Homo Ignoramicus Technicus
The New Ham Species: Homo Ignoramicus Technicus
Ah yes — the new ham. A fascinating creature that has somehow managed to pass a licensing exam yet cannot identify which end of a coax cable to hold. You’ve met them. We’ve all met them. The ones who buy a shiny new transceiver, connect it to something vaguely wire-shaped, and when it doesn’t work… immediately conclude: “It must be broken.”
So this week, one of these rare specimens appeared in the wild — let’s call him Operator Zero. His radio wouldn’t transmit. So I asked a few basic questions:
- “Can you measure the current draw?”
- “Do you have a power meter?”
- “Maybe an antenna analyzer?”
- “And a dummy load?”
No, no, no, and of course not. The man had a $1000 transceiver, a $20 antenna, and zero diagnostic tools. Not even a dummy load — the most basic test device known to humankind. His entire troubleshooting process consisted of “turning it off and on again.”
Apparently, measuring current is something reserved for NASA and ancient druids, not modern radio amateurs. “Oh, I just plug it in and talk,” he said, proudly. Talk to what, exactly? The ether? The ghosts of Marconi?
Back in the day, hams were tinkerers — if something didn’t work, you grabbed your soldering iron, a scope, and maybe a sacrificial fuse or two, and you found out why. Today’s ham opens a Facebook group and posts:
“Help, my rig not working, antenna OK, SWR unknown, help fast pls.”
And then waits for divine intervention via comment section.

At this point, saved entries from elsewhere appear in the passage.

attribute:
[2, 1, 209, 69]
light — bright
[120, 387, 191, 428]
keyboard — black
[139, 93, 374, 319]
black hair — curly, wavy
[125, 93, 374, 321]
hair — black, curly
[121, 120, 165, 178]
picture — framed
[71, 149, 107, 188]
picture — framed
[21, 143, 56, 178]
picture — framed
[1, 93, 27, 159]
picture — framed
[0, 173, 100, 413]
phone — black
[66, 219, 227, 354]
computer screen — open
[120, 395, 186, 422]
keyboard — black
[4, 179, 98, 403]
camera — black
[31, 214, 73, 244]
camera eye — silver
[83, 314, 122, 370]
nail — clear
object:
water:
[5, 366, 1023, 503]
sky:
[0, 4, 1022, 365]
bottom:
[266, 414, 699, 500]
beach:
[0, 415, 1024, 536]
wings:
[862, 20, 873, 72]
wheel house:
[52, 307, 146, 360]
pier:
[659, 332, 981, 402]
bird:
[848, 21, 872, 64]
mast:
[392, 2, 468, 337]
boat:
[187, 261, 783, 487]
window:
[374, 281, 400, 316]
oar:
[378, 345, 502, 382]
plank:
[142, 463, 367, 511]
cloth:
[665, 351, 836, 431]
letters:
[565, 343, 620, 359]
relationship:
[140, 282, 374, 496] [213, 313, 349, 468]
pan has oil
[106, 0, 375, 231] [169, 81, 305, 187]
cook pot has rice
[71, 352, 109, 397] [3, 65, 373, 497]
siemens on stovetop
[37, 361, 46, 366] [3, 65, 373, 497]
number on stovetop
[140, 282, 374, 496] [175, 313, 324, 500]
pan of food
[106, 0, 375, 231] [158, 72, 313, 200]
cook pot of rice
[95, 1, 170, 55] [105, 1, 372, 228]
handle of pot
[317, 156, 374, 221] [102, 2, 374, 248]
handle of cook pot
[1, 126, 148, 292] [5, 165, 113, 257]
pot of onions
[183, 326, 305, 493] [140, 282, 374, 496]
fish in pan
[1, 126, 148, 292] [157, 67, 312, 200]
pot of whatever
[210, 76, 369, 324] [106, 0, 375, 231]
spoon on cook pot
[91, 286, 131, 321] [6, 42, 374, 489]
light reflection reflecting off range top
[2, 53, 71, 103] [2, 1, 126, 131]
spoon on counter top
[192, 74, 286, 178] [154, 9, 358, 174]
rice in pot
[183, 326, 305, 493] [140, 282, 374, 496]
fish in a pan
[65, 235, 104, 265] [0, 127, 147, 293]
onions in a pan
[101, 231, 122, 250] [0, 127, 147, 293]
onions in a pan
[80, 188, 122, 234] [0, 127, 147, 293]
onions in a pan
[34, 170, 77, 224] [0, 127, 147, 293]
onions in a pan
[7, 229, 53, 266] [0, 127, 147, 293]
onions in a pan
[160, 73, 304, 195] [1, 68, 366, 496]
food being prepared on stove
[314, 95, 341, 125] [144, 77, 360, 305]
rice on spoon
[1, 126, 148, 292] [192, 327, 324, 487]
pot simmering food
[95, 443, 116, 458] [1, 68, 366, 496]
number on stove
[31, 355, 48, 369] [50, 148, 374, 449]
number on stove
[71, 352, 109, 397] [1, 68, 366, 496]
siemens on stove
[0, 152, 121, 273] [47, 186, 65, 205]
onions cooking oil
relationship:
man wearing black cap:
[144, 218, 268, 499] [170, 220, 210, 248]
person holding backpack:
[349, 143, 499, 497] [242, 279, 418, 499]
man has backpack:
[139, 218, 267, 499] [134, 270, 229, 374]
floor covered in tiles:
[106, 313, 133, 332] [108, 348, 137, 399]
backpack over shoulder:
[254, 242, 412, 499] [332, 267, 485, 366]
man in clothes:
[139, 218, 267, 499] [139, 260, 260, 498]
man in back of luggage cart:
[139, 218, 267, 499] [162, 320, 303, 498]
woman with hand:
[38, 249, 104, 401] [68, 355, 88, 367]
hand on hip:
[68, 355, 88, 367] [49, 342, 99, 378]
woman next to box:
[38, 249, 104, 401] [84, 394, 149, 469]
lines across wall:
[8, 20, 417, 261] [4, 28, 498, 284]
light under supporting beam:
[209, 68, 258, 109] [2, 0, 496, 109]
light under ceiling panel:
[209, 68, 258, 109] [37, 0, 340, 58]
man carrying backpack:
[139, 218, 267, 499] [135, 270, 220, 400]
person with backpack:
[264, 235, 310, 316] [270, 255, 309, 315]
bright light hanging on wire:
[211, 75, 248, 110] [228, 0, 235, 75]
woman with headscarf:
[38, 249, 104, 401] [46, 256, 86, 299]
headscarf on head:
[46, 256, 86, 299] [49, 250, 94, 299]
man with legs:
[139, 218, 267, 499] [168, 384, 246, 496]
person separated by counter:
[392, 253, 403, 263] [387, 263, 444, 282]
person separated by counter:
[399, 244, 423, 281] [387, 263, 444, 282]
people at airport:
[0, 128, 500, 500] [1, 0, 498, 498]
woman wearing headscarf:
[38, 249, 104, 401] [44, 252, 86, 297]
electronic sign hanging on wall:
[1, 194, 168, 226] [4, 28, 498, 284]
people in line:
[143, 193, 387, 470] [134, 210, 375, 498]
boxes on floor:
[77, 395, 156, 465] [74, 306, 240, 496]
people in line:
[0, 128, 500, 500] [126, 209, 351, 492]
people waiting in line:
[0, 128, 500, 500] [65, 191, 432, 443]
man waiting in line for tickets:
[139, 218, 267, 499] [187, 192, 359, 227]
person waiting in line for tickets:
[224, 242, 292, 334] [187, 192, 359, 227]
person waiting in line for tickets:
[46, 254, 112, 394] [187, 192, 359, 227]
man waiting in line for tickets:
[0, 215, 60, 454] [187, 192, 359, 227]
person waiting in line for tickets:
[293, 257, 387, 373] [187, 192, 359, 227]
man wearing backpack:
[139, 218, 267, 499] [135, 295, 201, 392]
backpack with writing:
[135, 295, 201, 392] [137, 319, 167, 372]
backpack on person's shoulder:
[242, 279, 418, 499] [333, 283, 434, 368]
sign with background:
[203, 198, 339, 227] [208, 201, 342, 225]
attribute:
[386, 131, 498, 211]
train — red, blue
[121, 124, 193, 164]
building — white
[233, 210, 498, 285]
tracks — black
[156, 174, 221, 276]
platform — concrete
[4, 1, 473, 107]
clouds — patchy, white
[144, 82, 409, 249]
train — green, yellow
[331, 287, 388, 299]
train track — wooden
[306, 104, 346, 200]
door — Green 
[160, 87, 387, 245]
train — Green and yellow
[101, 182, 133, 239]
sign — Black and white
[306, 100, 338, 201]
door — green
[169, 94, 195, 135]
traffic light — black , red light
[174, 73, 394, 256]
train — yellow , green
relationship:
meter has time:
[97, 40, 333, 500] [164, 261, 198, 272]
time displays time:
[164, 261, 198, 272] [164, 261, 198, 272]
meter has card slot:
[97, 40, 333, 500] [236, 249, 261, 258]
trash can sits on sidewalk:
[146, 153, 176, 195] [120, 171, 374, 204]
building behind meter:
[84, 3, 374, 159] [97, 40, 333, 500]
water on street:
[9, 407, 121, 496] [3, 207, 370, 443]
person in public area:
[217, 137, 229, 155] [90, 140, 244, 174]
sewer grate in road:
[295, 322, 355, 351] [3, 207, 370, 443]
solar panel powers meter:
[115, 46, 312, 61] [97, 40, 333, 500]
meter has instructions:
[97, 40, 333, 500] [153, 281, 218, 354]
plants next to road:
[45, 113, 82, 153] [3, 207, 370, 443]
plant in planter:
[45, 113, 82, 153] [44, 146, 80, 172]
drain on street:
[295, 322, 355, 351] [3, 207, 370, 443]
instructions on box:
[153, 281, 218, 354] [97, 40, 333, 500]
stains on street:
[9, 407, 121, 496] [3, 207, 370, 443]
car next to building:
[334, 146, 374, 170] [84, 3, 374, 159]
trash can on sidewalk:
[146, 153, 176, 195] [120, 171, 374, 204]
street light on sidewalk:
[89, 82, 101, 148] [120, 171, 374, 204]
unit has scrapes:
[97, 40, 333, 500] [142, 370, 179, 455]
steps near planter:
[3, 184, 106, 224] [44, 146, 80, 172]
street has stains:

Let’s be clear: owning a transceiver does not make you a radio amateur. It makes you a radio consumer. If you can’t measure voltage, current, or SWR — you’re not operating; you’re hoping.
But the new ham species doesn’t care. They have apps. They have Bluetooth tuners. They have YouTube experts who tell them which end of the PL-259 goes where.
Ask them about Ohm’s law and they’ll think it’s a Netflix series. Ask them to build a dipole and they’ll Google “where to buy dipole prebuilt for me.” Ask them about ferrites and they’ll say, “Oh, I think my charger has those.”
And when their radio dies? The first reaction is, of course, to blame the manufacturer. Because clearly, it’s easier to believe that a $2000 Icom failed than to imagine you miswired your own power lead. Or — heaven forbid — didn’t test it into a dummy load.
Somewhere, an old ham sits in his shack, surrounded by test gear, quietly crying into his Tektronix.